Everything happened so fast. First, the door opened, and Walter saw a huge man blocking the exit, a giant with blond hair hanging over his massive shoulders, a tanned face carved of rock and veins thick as cables snaking down his thick arms. The man, he also noticed, was wearing a sleeveless white T-shirt and baggy, flowered pants held up by elastic.
Shit, Walter thought, glancing back at the girl for a second, then at his jacket over the back of a chair, they’re going to rip me off, rob me. That’s what the phone call was about. Just my fucking luck.
But what Walter didn’t really register until it was much too late was that when he turned towards the doorway, he had an ice pick still raised above his head, and the other man had a gun.
Walter never did get a chance to explain.

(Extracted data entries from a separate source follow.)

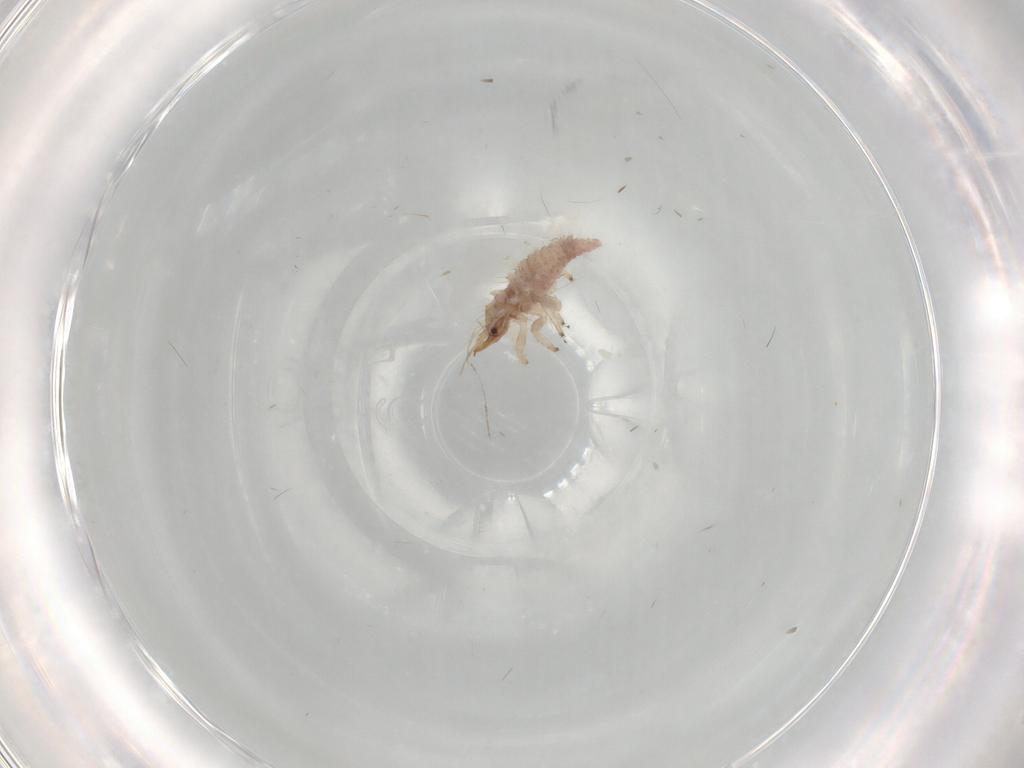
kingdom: Animalia
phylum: Arthropoda
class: Insecta
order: Neuroptera
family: Chrysopidae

The giant raised his gun and, without a word, fired two shots right into Walter Dimchuk’s angry, corrupt and unlucky heart.
ANNA SAID
1
‘I’m not happy with it, laddie,’ said Dr Glendenning, shaking his head. ‘Not happy at all.’

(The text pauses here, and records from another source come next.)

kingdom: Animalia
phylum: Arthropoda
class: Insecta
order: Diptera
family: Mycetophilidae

‘So the super told me,’ said Banks. ‘What’s the problem?’
They sat at a dimpled, copper-topped table in the Queen’s Arms, Glendenning over a glass of Glenmorangie and Banks over a pint of Theakston’s. It was a bitterly cold evening in February. Banks was anxious to get home and take Sandra out to dinner as he had promised, but Dr Glendenning had asked for help, and a Home Office pathologist was too important to brush off.
‘One of these?’ Glendenning offered Banks a Senior Service.
Banks grimaced. ‘No. No thanks. I’ll stick with tipped. I’m trying to give up.’
‘Aye,’ said Glendenning, lighting up. ‘Me, too.’
‘So what’s the problem?’
‘She should never have died,’ the doctor said, ‘but that’s by the way. These things happen.’
‘Who shouldn’t have died?’
‘Oh, sorry. Forgot you didn’t know. Anna, Anna Childers is – was – her name. Admitted to the hospital this morning.’
‘Any reason to suspect a crime?’
‘No-o, not on the surface. That’s why I wanted an informal chat first.’ Rain lashed at the window; the buzz of conversation rose and fell around them.
‘What happened?’ Banks asked.
‘Her boyfriend brought her in at about ten o’clock this morning. He said she’d been up half the night vomiting. They thought it was gastric flu. Dr Gibson treated the symptoms as best he could, but…’ Glendenning shrugged.
‘Cause of death?’
‘Respiratory failure. If she hadn’t suffered from asthma, she might have had a chance. Dr Gibson managed at least to get the convulsions under control. But as for the cause of it all, don’t ask me. I’ve no idea yet. It could have been food poisoning. Or she could have taken something, a suicide attempt. You know how I hate guesswork.’ He looked at his watch and finished his drink. ‘Anyway, I’m off to do the post-mortem now. Should know a bit more after that.’
‘What do you want me to do?’
‘You’re the copper, laddie. I’ll not tell you your job. All I’ll say is the circumstances are suspicious enough to worry me. Maybe you could talk to the boyfriend?’